_Your instructions_: The answer is every record that follows, printed exactly.

_Extracted records_:

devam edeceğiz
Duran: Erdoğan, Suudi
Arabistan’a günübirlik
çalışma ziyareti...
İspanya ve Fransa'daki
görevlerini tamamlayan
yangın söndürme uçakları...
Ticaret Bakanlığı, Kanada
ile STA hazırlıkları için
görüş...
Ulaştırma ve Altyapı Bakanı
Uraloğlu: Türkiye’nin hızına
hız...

_Problem solution_:
devam edeceğiz
Duran: Erdoğan, Suudi
Arabistan’a günübirlik
çalışma ziyareti...
İspanya ve Fransa'daki
görevlerini tamamlayan
yangın söndürme uçakları...
Ticaret Bakanlığı, Kanada
ile STA hazırlıkları için
görüş...
Ulaştırma ve Altyapı Bakanı
Uraloğlu: Türkiye’nin hızına
hız...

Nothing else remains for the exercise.